Toutes ces informations justifient pourquoi notre première action a été de mettre en place une nouvelle routine (et ici, je dois être honnête, cette première action était une initiative de Compagne).

Cette routine a été décidée collectivement pour respecter les besoins de chacun. Elle répond à notre obsession du temps mais laisse de la place pour des activités plaisir. Elle est évidemment différente de celle que nous avons en temps normal car à l’instar des animaux il a fallu adapter notre horaire à une vie en confinement.

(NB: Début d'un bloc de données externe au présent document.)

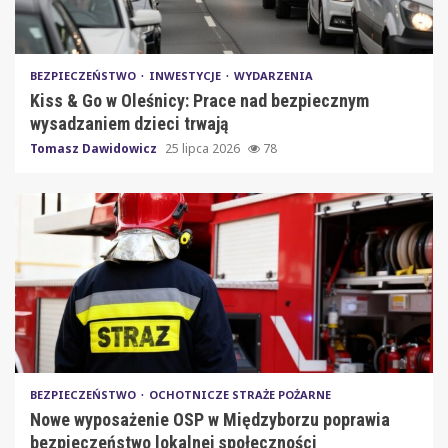
BEZPIECZEŃSTWO
INWESTYCJE
WYDARZENIA
Kiss & Go w Oleśnicy: Prace nad bezpiecznym
wysadzaniem dzieci trwają
Tomasz Dawidowicz
25 lipca 2026
78
BEZPIECZEŃSTWO
OCHOTNICZE STRAŻE POŻARNE
Nowe wyposażenie OSP w Międzyborzu poprawia
bezpieczeństwo lokalnej społeczności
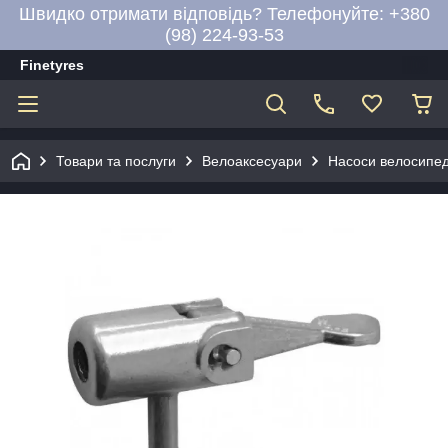
Швидко отримати відповідь? Телефонуйте: +380
(98) 224-93-53
Finetyres
Товари та послуги
Велоаксесуари
Насоси велосипед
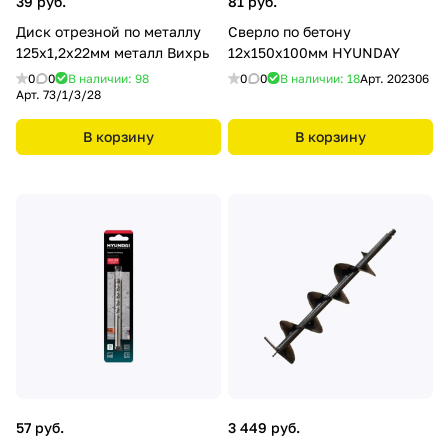
39 руб.
81 руб.
Диск отрезной по металлу
Сверло по бетону
125х1,2х22мм металл Вихрь
12х150х100мм HYUNDAY
0
0
В наличии: 98
0
0
В наличии: 18
Арт.
202306
Арт.
73/1/3/28
В корзину
В корзину
57 руб.
3 449 руб.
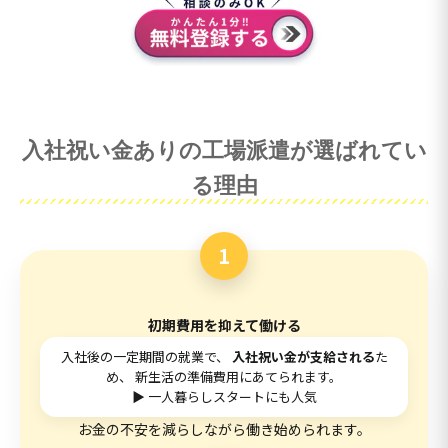
入社祝い金ありの工場派遣が選ばれてい
る理由
1
初期費用を抑えて働ける
入社後の一定期間の就業で、
入社祝い金が支給される
た
め、 新生活の準備費用にあてられます。
▶ 一人暮らしスタートにも人気
お金の不安を減らしながら働き始められます。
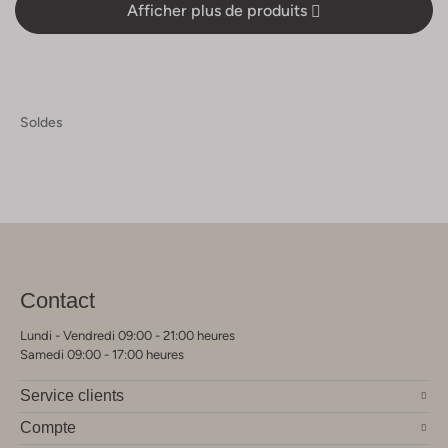
Afficher plus de produits
Soldes
Contact
Lundi - Vendredi 09:00 - 21:00 heures
Samedi 09:00 - 17:00 heures
Service clients
Compte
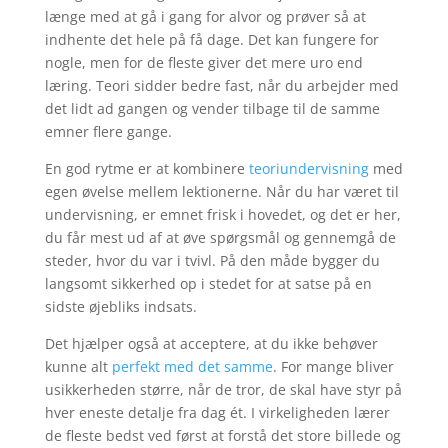
længe med at gå i gang for alvor og prøver så at
indhente det hele på få dage. Det kan fungere for
nogle, men for de fleste giver det mere uro end
læring. Teori sidder bedre fast, når du arbejder med
det lidt ad gangen og vender tilbage til de samme
emner flere gange.
En god rytme er at kombinere
teoriundervisning
med
egen øvelse mellem lektionerne. Når du har været til
undervisning, er emnet frisk i hovedet, og det er her,
du får mest ud af at øve spørgsmål og gennemgå de
steder, hvor du var i tvivl. På den måde bygger du
langsomt sikkerhed op i stedet for at satse på en
sidste øjebliks indsats.
Det hjælper også at acceptere, at du ikke behøver
kunne alt
perfekt med det samme
. For mange bliver
usikkerheden større, når de tror, de skal have styr på
hver eneste detalje fra dag ét. I virkeligheden lærer
de fleste bedst ved først at forstå det store billede og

Elle structure notre vie, et point essentiel elle évite que nous nous culpabilisions du temps que nous passons chacun à nos affaires.

Je vous partage donc cet horaire (bas de page) qui fonctionne pour nous. À vous de faire le vôtre si vous êtes comme nous, des chronémiques chroniques en quête de bien-être dans cet espace-temps si étrange…

Je vous joins également un petit lien de ce que le CIUSSS de l’Est de l’île de Montréal a mis en place pour les enfants, ça dépanne aussi même si Garçon est à moitié content que son emploi du temps se peuple aussi vite !

https://ciusss-estmtl.gouv.qc.ca/activites-virtuelles-faire-avec-les-enfants?fbclid=IwAR3Rb-tQVuiZWil9b1iwR_KJpW57rwVBOnLXRsji5aJvhjgzwDZS6uM_In4

    1. https://oatao.univ-toulouse.fr/6311/1/baguet_6311.pdf
    2. Kahneman, D., Krueger, A.B., Schkade, D.A., Schwarz, N., Stone, A.A., 2004. A Survey Method for Characterizing Daily Life Experience: The Day Reconstruction Method. Science 306, 1776–1780.
    3. Kahneman, D., Krueger, A.B., 2006. Developments in the Measurement of Subjective Well-Being. Journal of Economic Perspectives 20, 3–24.